In the case sub judice, we agree with the trial court that the record sought contains information of a personal nature. See id. In weighing the antagonistic interests of the public's right to know versus the privacy interest, we must bear in mind that, “The public's ‘right to know’ under the Open Records Act is premised upon the public's right to expect its agencies properly to execute their statutory functions.” Kentucky Bd. of Examiners of Psychologists and Div. of Occupations and Professions, Dept. for Admin. v. Courier-Journal and Louisville Times Co., 826 S.W.2d 324, 328 (Ky.1992).

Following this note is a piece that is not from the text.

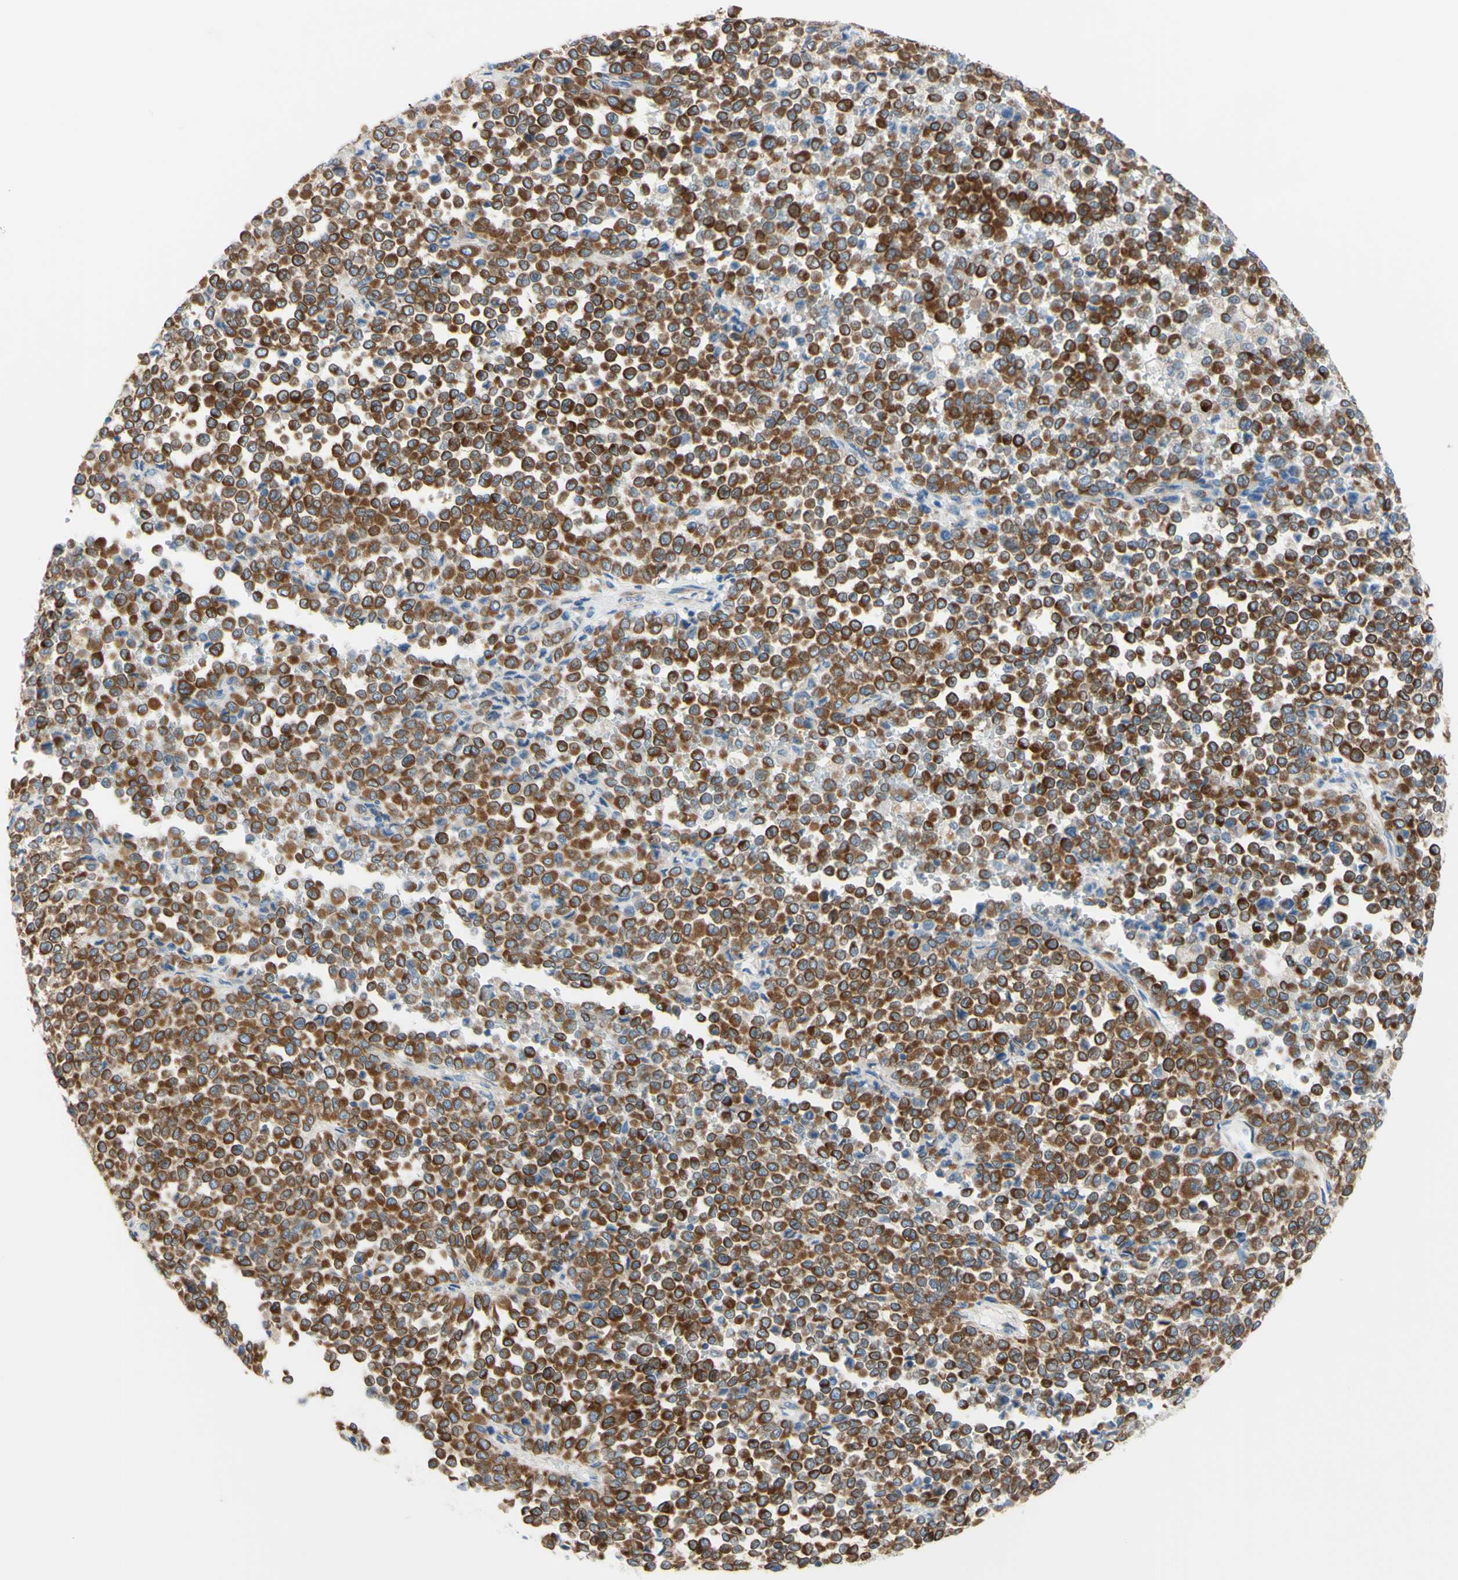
{"staining": {"intensity": "strong", "quantity": ">75%", "location": "cytoplasmic/membranous"}, "tissue": "melanoma", "cell_type": "Tumor cells", "image_type": "cancer", "snomed": [{"axis": "morphology", "description": "Malignant melanoma, Metastatic site"}, {"axis": "topography", "description": "Pancreas"}], "caption": "Immunohistochemical staining of human melanoma reveals high levels of strong cytoplasmic/membranous positivity in about >75% of tumor cells.", "gene": "RETREG2", "patient": {"sex": "female", "age": 30}}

In the case sub judice, the information sought by Valentine serves no valid public interest. When balanced against the invasion of privacy sought by Valentine's request to obtain the personnel records of his prosecuting attorney, the balance must tip in favor of privacy. Moreover, we are unaware, nor has Valentine enlightened us, how such a request would advance the public's interest in assuring that the agency in question was properly performing its function. As such, we agree with the court that releasing any of the information requested would amount to a clearly unwarranted invasion of personal privacy under the exclusion in KRS 61.878(1)(a). Accordingly, the trial court did not err in its determination.
In light of the aforementioned, we affirm.